Source extract:
▬▬▬▬▬▬▬▬▬▬

Deadly workplace accidents continue to plague Việt Nam

June 17, 2024 - 07:19
The lack of knowledge and skills, coupled with a relaxed attitude towards safety, create a hazardous working environment.
The scene of a boiler explosion at a Sunrise Wood Trading Production Co., Ltd. factory that killed six and injured five on May 1. — VNA/VNS Photo Nguyễn Sỹ Tuyên

HÀ NỘI — A recent string of deadly workplace accidents has ripped through factories in several provinces, raising serious concerns about gaps in workplace safety measures.

Just in the past two months, workplace accidents have claimed a shocking number of lives. A horrific accident at a cement factory owned by Yên Bái Cement and Minerals JSC left seven workers dead and three injured in April. One month later, another at a Sunrise Wood Trading Production Co., Ltd. factory claimed six lives and left five hurt.

Hà Tất Thắng, Director of the Work Safety Department under the Ministry of Labour, Invalids and Social Affairs, admits there's a problem. While the total number of workplace accidents has dipped in 2024, the severity of these recent incidents is alarming.

▬▬▬▬▬▬▬▬▬▬

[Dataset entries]
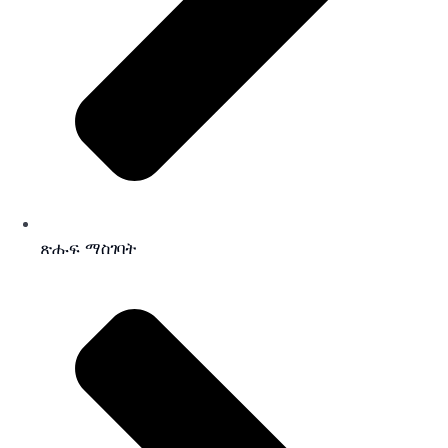
ጽሑፍ ማስገባት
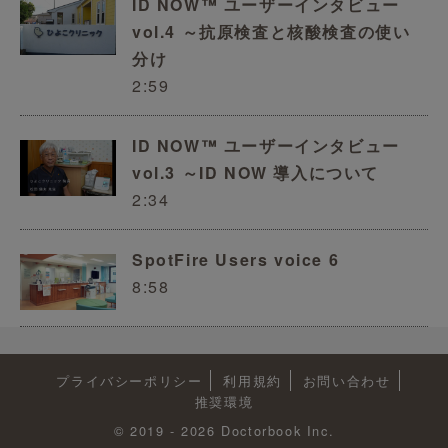
ID NOW™ ユーザーインタビュー
vol.4 ～抗原検査と核酸検査の使い
分け
2:59
ID NOW™ ユーザーインタビュー
vol.3 ～ID NOW 導入について
2:34
SpotFire Users voice 6
8:58
プライバシーポリシー
利用規約
お問い合わせ
推奨環境
© 2019 - 2026 Doctorbook Inc.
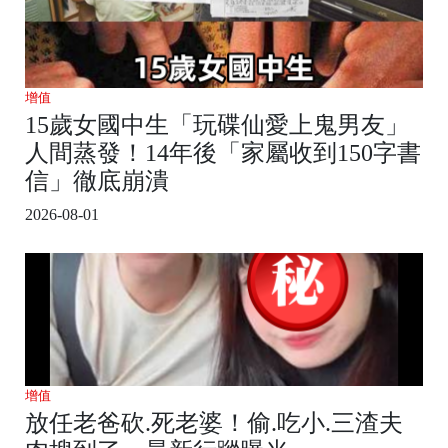
增值
15歲女國中生「玩碟仙愛上鬼男友」
人間蒸發！14年後「家屬收到150字書
信」徹底崩潰
2026-08-01
增值
放任老爸砍.死老婆！偷.吃小.三渣夫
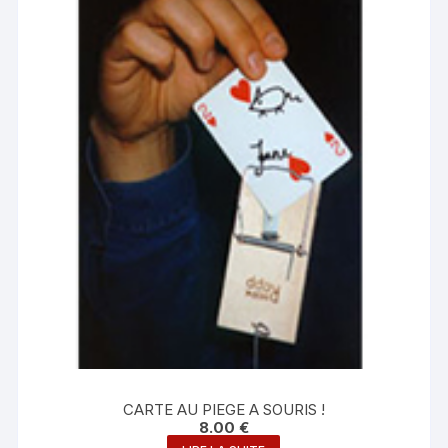
CARTE AU PIEGE A SOURIS !
8.00
€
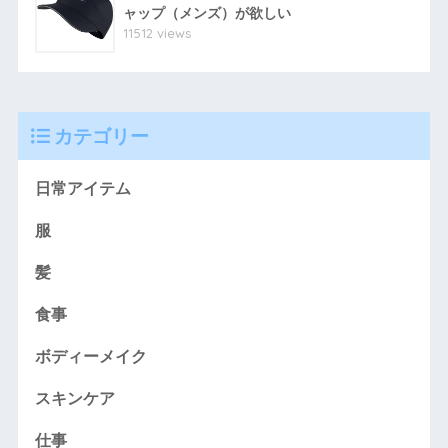
ャップ（メンズ）が欲しい
11512 views
カテゴリー
日常アイテム
服
髪
食事
ボディーメイク
スキンケア
仕事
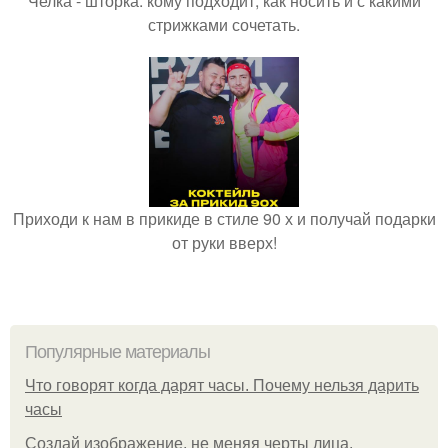
Челка - шторка: кому подходит, как носить и с какими
стрижками сочетать.
Приходи к нам в прикиде в стиле 90 х и получай подарки
от руки вверх!
Популярные материалы
Что говорят когда дарят часы. Почему нельзя дарить
часы
Создай изображение, не меняя черты лица.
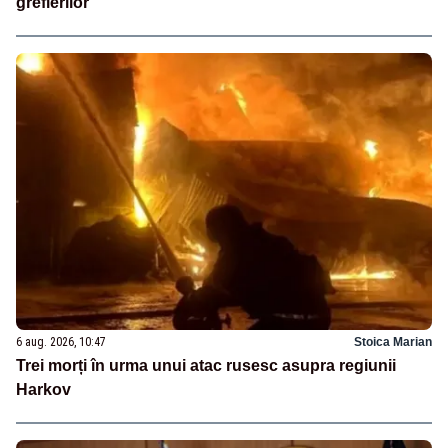
grefierilor
6 aug. 2026, 10:47
Stoica Marian
Trei morți în urma unui atac rusesc asupra regiunii
Harkov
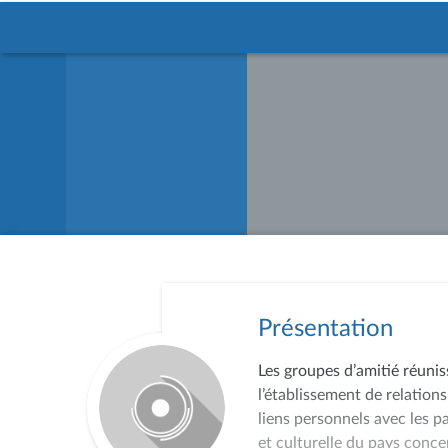
Présentation
Les groupes d’amitié réunis
l’établissement de relations
liens personnels avec les p
et culturelle du pays conce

▬▬▬▬▬▬▬▬▬▬

What you need to do:
A - From the article on workplace accidents in Việt Nam, write out the passage starting at "Deadly workplace accidents continue" and ending at "workplace safety measures.".
B - Answer these questions from the article on workplace accidents in Việt Nam:
(i) How many workers were killed in the April accident at the cement factory owned by Yên Bái Cement and Minerals JSC?
(ii) On what date did the boiler explosion at the Sunrise Wood Trading Production Co., Ltd. factory happen?
(iii) Which department does Hà Tất Thắng direct?

Answers given:
A -
Deadly workplace accidents continue to plague Việt Nam

June 17, 2024 - 07:19
The lack of knowledge and skills, coupled with a relaxed attitude towards safety, create a hazardous working environment.
The scene of a boiler explosion at a Sunrise Wood Trading Production Co., Ltd. factory that killed six and injured five on May 1. — VNA/VNS Photo Nguyễn Sỹ Tuyên

HÀ NỘI — A recent string of deadly workplace accidents has ripped through factories in several provinces, raising serious concerns about gaps in workplace safety measures.

B -
(i) Seven workers.
(ii) May 1.
(iii) The Work Safety Department under the Ministry of Labour, Invalids and Social Affairs.